ALEXANDRIA, Va. (AP) — U.S. authorities “got the wrong man” when they charged an alleged Islamic State militant in a deadly suicide bombing at a Kabul airport during the American military’s chaotic withdrawal from Afghanistan in 2021, a defense attorney said Monday at the start of the man’s trial in Virginia.

Mohammad Sharifullah is accused of scouting the bomber’s route to the airport before the attack that killed nearly 200 people, including 13 U.S. service members, at the end of America’s longest war. FBI agents interviewed him for hours over the course of several days after his capture.

But one of Sharifullah’s lawyers said he had no role in the bombing plot and suggested that the Afghan national gave a false confession.

“The U.S. government got the wrong man,” defense attorney Geremy Kamens said during the trial’s opening statements. “That is why we are proud to represent Mohammad Sharifullah in this trial.”

Justice Department prosecutor John Gibbs said Sharifullah, also known as Jafar, spoke to a journalist about killing American “crusaders” who invaded his home country after the Sept. 11 terrorist attacks on the U.S.

“The feeling was just to catch the crusaders and kill them,” Sharifullah told the journalist, according to Gibbs.

Sharifullah told FBI agents that he joined an Islamic State regional branch known as ISIS-K around 2016. Although he denied having a planning role in the Kabul airport bombing, he told the agents that he had done “a lot of other things” on behalf of ISIS-K, Gibbs said.

President Donald Trump announced Sharifullah’s capture during his State of the Union address in March 2025. Sharifullah arrived in the U.S. a day later to face prosecution and faces a maximum sentence of life in prison if convicted.

※

Activity 1:
Can you swap "prosecutor" for "lawyer" and give the Sharifullah trial article from "But one of Sharifullah’s" to "on the U.S."?
Activity 2:
How would the article on Sharifullah's trial go on after its last sentence? Write the next part.
These lines come from a different source.

Extracted data entries:
※

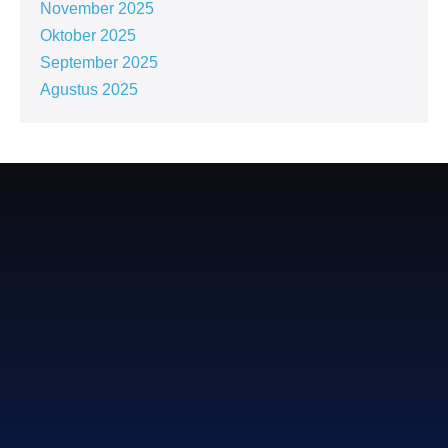
November 2025
Oktober 2025
September 2025
Agustus 2025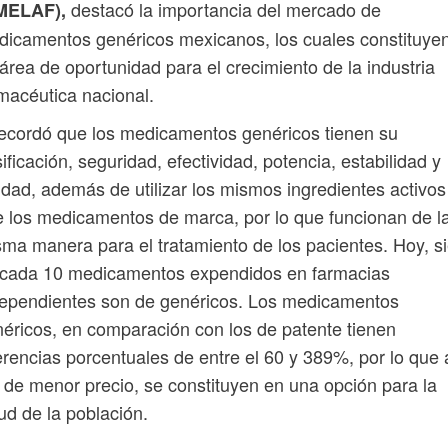
destacó la importancia del mercado de
MELAF),
icamentos genéricos mexicanos, los cuales constituye
área de oportunidad para el crecimiento de la industria
macéutica nacional.
ecordó que los medicamentos genéricos tienen su
ificación, seguridad, efectividad, potencia, estabilidad y
idad, además de utilizar los mismos ingredientes activos
 los medicamentos de marca, por lo que funcionan de l
ma manera para el tratamiento de los pacientes. Hoy, si
 cada 10 medicamentos expendidos en farmacias
dependientes son de genéricos. Los medicamentos
éricos, en comparación con los de patente tienen
erencias porcentuales de entre el 60 y 389%, por lo que 
 de menor precio, se constituyen en una opción para la
ud de la población.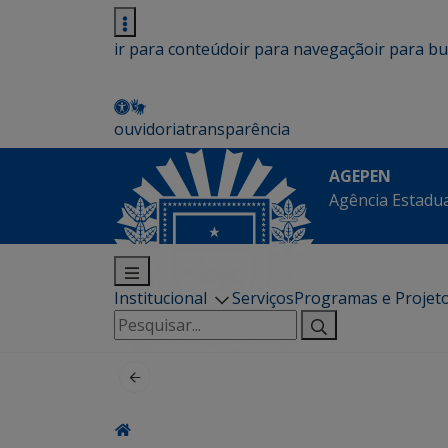
ir para conteúdo
ir para navegação
ir para b
ouvidoria
transparência
AGEPEN
Agência Estadua
Institucional
Serviços
Programas e Projet
Pesquisar
por: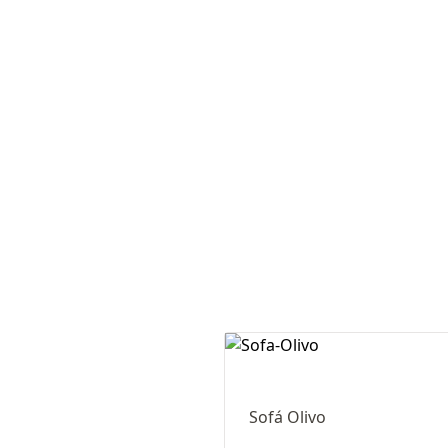
Sofá Olivo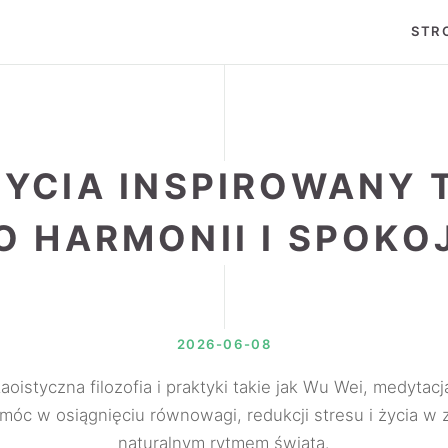
STR
YCIA INSPIROWANY 
O HARMONII I SPOKO
2026-06-08
taoistyczna filozofia i praktyki takie jak Wu Wei, medytacj
óc w osiągnięciu równowagi, redukcji stresu i życia w 
naturalnym rytmem świata.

※

Your response 1:
But one of Sharifullah’s lawyers said he had no role in the bombing plot and suggested that the Afghan national gave a false confession.

“The U.S. government got the wrong man,” defense attorney Geremy Kamens said during the trial’s opening statements. “That is why we are proud to represent Mohammad Sharifullah in this trial.”

Justice Department lawyer John Gibbs said Sharifullah, also known as Jafar, spoke to a journalist about killing American “crusaders” who invaded his home country after the Sept. 11 terrorist attacks on the U.S.

Your response 2:
Twelve jurors and three alternates were picked Monday in Alexandria, Virginia, for Sharifullah’s federal trial on one count of providing material support to a designated foreign terrorist organization resulting in death. The trial is expected to last about a week.

U.S. troops were conducting an evacuation operation at the Kabul airport on Aug. 26, 2021, when a lone suicide bomber detonated an improvised explosive device near an entry point known as Abbey Gate. Approximately 160 Afghans were killed in the attack along with the 13 U.S. service members.

A review by U.S. Central Command found that the Abbey Gate bomber was Abdul Rahman al-Logari, an Islamic State militant who had been released from an Afghan prison by the Taliban. Sharifullah recognized the alleged bomber as an operative he had known while incarcerated, according to an FBI affidavit.

A former Marine testified to Congress that he and others had spotted two possible suspects behaving suspiciously on the morning of the bombing but didn’t get permission to act. However, the Central Command review concluded that the snipers hadn’t seen the actual bomber and that the attack was not preventable.

Still, the carnage led to sharp criticism of how Democratic President Joe Biden’s administration handled the U.S. withdrawal from Afghanistan after a war spanning two decades. On the campaign trial, before he won a second term in the White House, Trump repeatedly condemned Biden’s role in the chaotic Afghanistan withdrawal and blamed him for the Abbey Gate attack.

One of the prosecutors assigned to the Abbey Gate case was fired by the Justice Department last year after a right-wing commentator publicly criticized him over his work during the Biden administration. Michael Ben’Ary’s ouster was part of a broader purge of Justice Department veterans deemed to be insufficiently loyal to Trump, a Republican.

Sharifullah is accused of participating in other attacks linked to ISIS-K. The FBI said he provided instructions on the proper use of firearms before other ISIS-K members carried out a March 2024 attack at a Moscow concert hall that killed roughly 140 people.

Kamens suggested that Sharifullah gave a false confession under duress while in Pakastani custody. The defense lawyer told jurors that the airport bombing was likely an “inside job” aided by sympathetic Taliban extremists who were in power and helping with airport security that day.

“The Pakistanis wanted him to confess, and their intelligence service tortures people,” Kamens said.